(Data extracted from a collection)
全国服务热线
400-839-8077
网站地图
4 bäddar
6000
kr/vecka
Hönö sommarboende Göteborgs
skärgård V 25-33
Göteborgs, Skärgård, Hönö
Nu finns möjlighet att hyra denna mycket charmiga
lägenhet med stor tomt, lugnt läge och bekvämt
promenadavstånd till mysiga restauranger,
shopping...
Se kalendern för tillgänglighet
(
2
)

◆ Required action
Here the answer is the exact run of lines above, from the line with "400-839-8077" down to the last, and nothing else.

◆ Response for this exercise
400-839-8077
网站地图
4 bäddar
6000
kr/vecka
Hönö sommarboende Göteborgs
skärgård V 25-33
Göteborgs, Skärgård, Hönö
Nu finns möjlighet att hyra denna mycket charmiga
lägenhet med stor tomt, lugnt läge och bekvämt
promenadavstånd till mysiga restauranger,
shopping...
Se kalendern för tillgänglighet
(
2
)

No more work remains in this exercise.